→ **Task to carry out**
Locate the line that contains "vfov_deg: 73.9", then copy it and all later lines of the data below exactly, through the last one.

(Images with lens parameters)
★ ★ ★
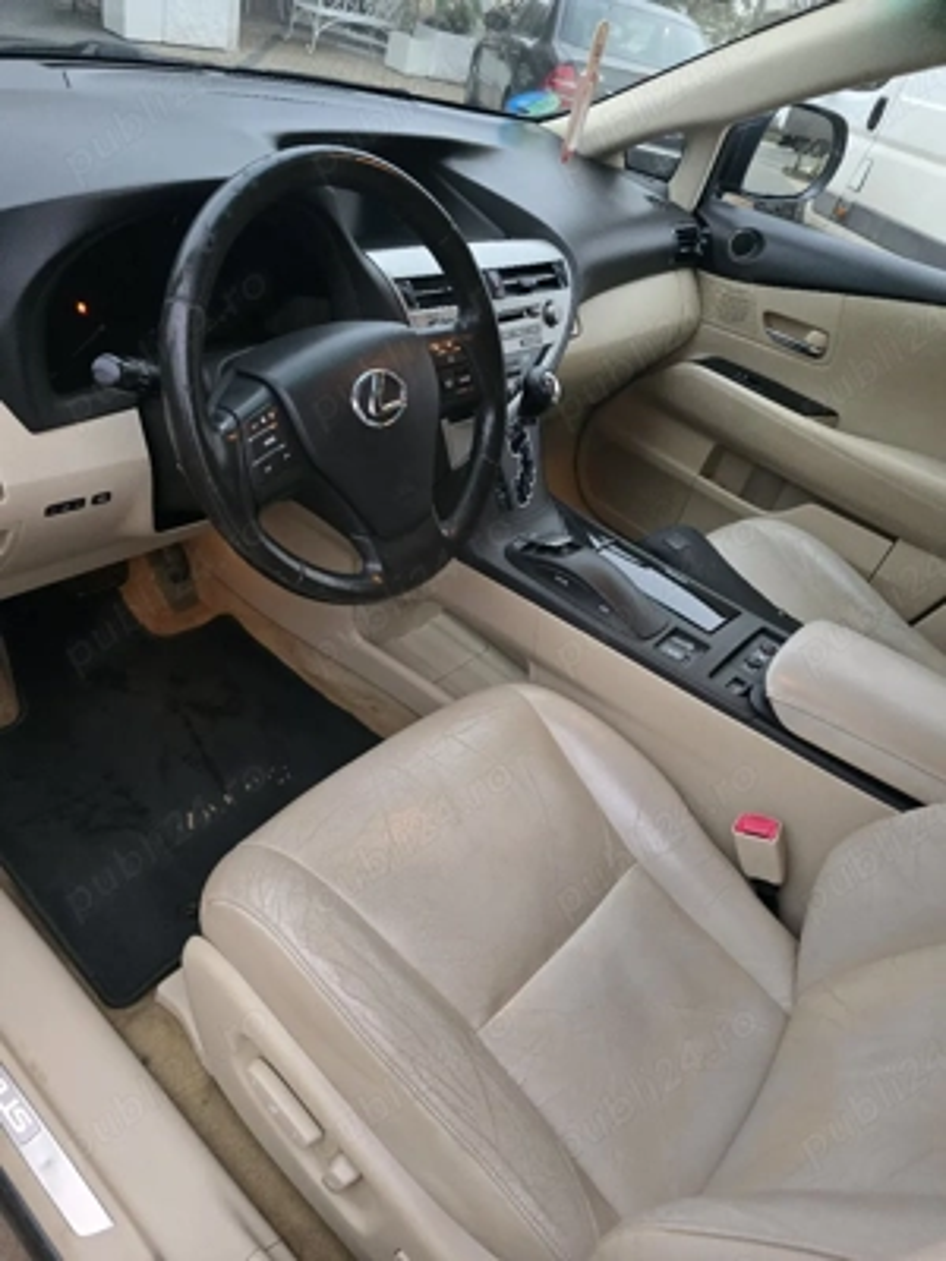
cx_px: 473
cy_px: 630
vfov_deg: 73.9
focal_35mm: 23
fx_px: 838
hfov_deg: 58.9
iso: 1250
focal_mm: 6.3
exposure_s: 1/100
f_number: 1.7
★ ★ ★
→ **Result**
vfov_deg: 73.9
focal_35mm: 23
fx_px: 838
hfov_deg: 58.9
iso: 1250
focal_mm: 6.3
exposure_s: 1/100
f_number: 1.7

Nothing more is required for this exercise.